No, there were no Muslims. They did not attack the hospital but the next town Tulunan,” the long haired father of Alex, who was an RCPI Man, told him in the singsong Ilonggo vernacular.

 But despite that “Radio Puwak (False News, just like the Fake News online), I just realized lately that my father, a Korean War Veteran, was gungho.

With all his reckless bravery, I just realized lately that he could be mowed by the assault rifles of the bad guys as he attempted, son of a gun, to throw those grenades at them.

Where could you find a grenade man rushing to a company of armed trigger happy warriors ready with their rifles’ World War 1 Springfield and World War 2 Garand and Thomson Sub Machine Guns.

***

But my father’s courage could shame the anecdote of a police general who told us media men, over bottles of beer, in Pangasinan about his exploit, when he was a captain, with armed communist rebels in the Quezon Province.

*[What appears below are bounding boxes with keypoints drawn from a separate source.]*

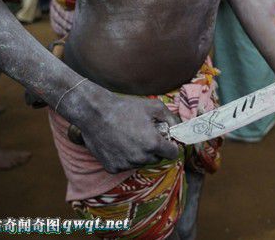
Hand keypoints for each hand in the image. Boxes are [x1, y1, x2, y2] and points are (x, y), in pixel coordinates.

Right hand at [60, 80, 179, 173]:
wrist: (95, 112)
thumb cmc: (125, 108)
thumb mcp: (154, 106)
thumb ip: (171, 118)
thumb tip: (179, 128)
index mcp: (153, 143)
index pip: (172, 153)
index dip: (171, 146)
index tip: (166, 141)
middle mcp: (140, 157)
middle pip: (157, 158)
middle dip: (155, 149)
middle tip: (145, 135)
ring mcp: (126, 164)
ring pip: (141, 163)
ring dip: (140, 154)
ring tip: (130, 137)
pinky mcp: (113, 168)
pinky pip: (126, 166)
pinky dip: (125, 158)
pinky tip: (119, 144)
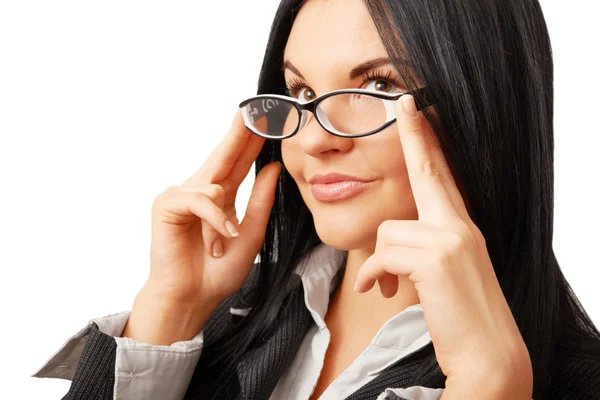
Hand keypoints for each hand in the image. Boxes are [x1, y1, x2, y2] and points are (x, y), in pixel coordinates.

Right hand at [146, 109, 279, 309]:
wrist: (193, 298)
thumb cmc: (217, 271)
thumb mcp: (250, 233)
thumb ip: (261, 201)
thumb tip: (273, 168)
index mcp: (220, 197)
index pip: (239, 162)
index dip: (253, 142)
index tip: (270, 120)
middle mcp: (201, 192)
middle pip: (223, 155)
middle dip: (239, 133)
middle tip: (256, 109)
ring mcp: (181, 196)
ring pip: (212, 182)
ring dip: (224, 215)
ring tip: (226, 239)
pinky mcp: (166, 205)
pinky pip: (198, 199)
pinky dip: (213, 218)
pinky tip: (219, 237)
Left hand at [354, 95, 532, 391]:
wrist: (488, 354)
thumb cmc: (461, 315)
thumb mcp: (444, 273)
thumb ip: (422, 248)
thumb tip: (389, 241)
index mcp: (461, 227)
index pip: (442, 176)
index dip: (429, 142)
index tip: (417, 110)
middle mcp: (460, 226)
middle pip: (428, 174)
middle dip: (415, 137)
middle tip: (406, 102)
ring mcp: (451, 240)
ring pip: (388, 231)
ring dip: (380, 263)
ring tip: (388, 286)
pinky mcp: (436, 260)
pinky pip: (383, 256)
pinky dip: (374, 276)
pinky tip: (380, 292)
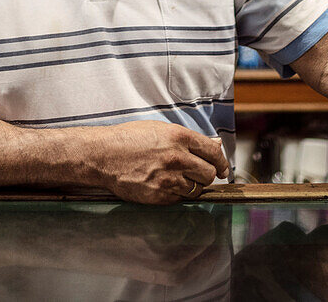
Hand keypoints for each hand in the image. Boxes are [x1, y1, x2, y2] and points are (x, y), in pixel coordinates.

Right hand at [91, 120, 229, 204]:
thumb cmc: (130, 139)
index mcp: (179, 137)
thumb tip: (213, 145)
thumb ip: (187, 139)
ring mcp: (169, 178)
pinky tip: (166, 185)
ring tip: (180, 179)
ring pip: (197, 189)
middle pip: (209, 173)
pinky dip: (178, 194)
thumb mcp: (160, 129)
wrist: (105, 155)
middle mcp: (177, 157)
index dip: (221, 161)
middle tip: (200, 174)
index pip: (213, 152)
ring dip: (193, 186)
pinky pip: (180, 199)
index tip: (222, 168)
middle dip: (207, 174)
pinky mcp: (160, 195)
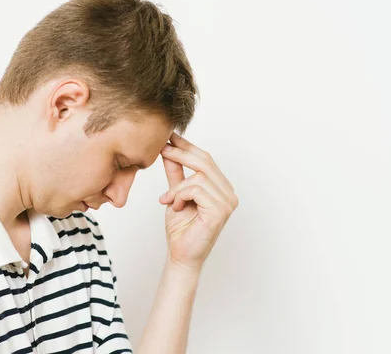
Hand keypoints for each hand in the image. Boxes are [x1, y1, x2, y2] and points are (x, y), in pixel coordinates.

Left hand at [159, 132, 238, 269]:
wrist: (181, 254)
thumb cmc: (181, 228)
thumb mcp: (175, 193)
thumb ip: (175, 172)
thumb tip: (168, 149)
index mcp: (221, 187)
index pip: (206, 159)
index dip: (188, 146)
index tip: (170, 136)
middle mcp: (229, 193)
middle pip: (205, 161)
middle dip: (180, 153)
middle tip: (161, 150)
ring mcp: (227, 203)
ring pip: (198, 176)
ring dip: (177, 187)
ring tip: (168, 200)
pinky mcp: (219, 212)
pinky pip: (196, 190)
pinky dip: (179, 196)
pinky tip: (175, 207)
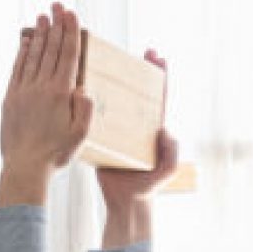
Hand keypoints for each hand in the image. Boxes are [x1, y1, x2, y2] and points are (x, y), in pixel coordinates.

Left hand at [0, 1, 92, 199]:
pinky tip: (27, 41)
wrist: (25, 165)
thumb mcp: (80, 135)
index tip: (70, 15)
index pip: (68, 56)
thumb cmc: (56, 153)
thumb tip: (82, 88)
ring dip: (39, 34)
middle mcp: (41, 86)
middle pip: (51, 49)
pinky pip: (18, 68)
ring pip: (34, 55)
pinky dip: (23, 52)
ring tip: (42, 16)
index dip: (69, 32)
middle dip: (55, 25)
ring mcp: (24, 90)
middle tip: (57, 5)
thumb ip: (84, 109)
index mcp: (61, 94)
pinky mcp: (11, 96)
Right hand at [97, 50, 178, 207]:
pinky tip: (81, 81)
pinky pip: (95, 113)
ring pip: (115, 98)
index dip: (160, 74)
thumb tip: (166, 129)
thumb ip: (171, 154)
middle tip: (134, 49)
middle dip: (137, 67)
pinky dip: (90, 98)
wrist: (126, 202)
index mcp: (152, 127)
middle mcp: (136, 124)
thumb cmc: (148, 187)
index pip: (159, 95)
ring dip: (111, 77)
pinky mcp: (101, 135)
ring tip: (103, 55)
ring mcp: (119, 128)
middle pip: (137, 90)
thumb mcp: (165, 171)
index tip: (156, 56)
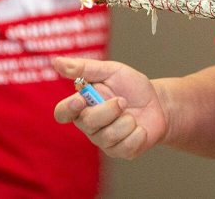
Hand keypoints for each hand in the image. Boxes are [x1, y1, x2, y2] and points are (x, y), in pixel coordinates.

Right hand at [52, 56, 167, 159]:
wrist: (158, 103)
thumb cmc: (131, 86)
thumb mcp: (111, 71)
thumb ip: (85, 68)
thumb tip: (56, 62)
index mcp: (82, 105)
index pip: (62, 113)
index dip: (68, 109)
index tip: (81, 100)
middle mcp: (89, 125)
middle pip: (88, 123)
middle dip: (109, 110)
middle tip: (123, 100)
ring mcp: (104, 141)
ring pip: (108, 137)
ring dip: (126, 121)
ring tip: (132, 114)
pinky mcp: (120, 152)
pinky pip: (126, 147)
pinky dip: (138, 133)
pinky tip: (140, 127)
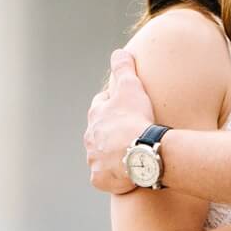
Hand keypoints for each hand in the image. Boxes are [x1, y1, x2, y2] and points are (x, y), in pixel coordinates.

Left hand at [84, 49, 155, 193]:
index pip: (101, 106)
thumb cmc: (135, 118)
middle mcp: (90, 138)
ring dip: (111, 155)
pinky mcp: (100, 178)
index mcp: (96, 115)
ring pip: (100, 156)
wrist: (140, 152)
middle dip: (110, 133)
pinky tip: (125, 174)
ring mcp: (93, 160)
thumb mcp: (130, 86)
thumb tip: (119, 52)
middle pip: (99, 133)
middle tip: (129, 135)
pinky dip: (112, 176)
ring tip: (129, 156)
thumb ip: (124, 67)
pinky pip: (104, 177)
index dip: (113, 106)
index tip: (125, 109)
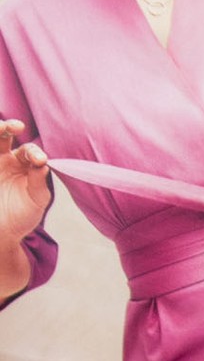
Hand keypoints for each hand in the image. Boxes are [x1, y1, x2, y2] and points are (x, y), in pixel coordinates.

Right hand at [0, 119, 51, 247]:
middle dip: (9, 127)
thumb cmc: (22, 217)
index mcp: (23, 163)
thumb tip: (43, 163)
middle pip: (5, 135)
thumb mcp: (36, 200)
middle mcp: (5, 159)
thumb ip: (38, 181)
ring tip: (3, 127)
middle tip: (16, 126)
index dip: (35, 153)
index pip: (29, 151)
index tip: (39, 160)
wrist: (1, 234)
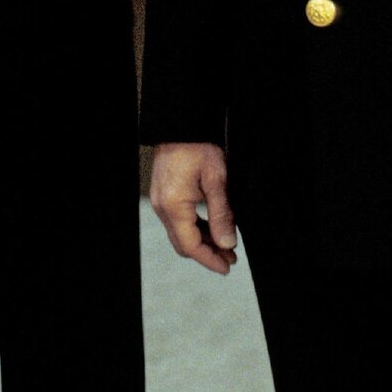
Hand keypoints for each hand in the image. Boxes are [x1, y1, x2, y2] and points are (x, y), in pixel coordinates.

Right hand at [150, 142, 237, 275]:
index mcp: (173, 205)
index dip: (210, 259)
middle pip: (183, 244)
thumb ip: (221, 214)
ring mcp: (160, 201)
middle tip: (231, 258)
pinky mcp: (163, 195)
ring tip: (226, 245)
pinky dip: (194, 228)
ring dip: (202, 241)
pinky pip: (178, 220)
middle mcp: (162, 207)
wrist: (181, 124)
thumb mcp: (216, 179)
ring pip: (180, 233)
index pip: (191, 246)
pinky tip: (212, 228)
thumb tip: (227, 243)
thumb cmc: (197, 146)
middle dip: (207, 253)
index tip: (228, 267)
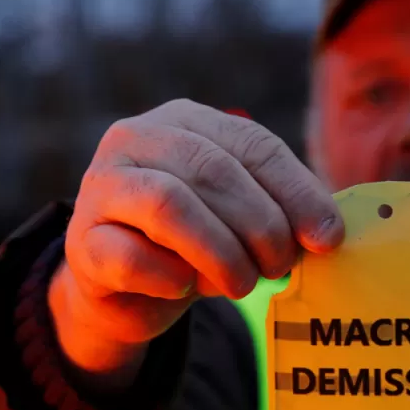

He told us that when a police substation were peppered with bullets by the New People Army and killed those cops assigned there, somebody frantically flagged his owner-type jeep.

His driver immediately revved the jeep for 100 kilometers per hour (KPH) speed so they could catch and shoot those rebels.

But the captain, a graduate of the elite Philippine Military Academy, was not amused by the bravado of the sergeant.

I chided him. I told my driver to drive 40 KPH.

When the driver posed why 40 and not 100 where the latter speed could overtake the rebels on their dilapidated jeep, the captain explained to him:

The 100 KPH would surely make us catch them. But we would surely die there because we are two and they are superior in number”.

Do you want to die?” he barked at his sergeant.

No sir!,”the sergeant shouted back and saluted, that nearly made the jeep bumped a huge acacia tree, with gratitude and with a new found wisdom called “common sense”.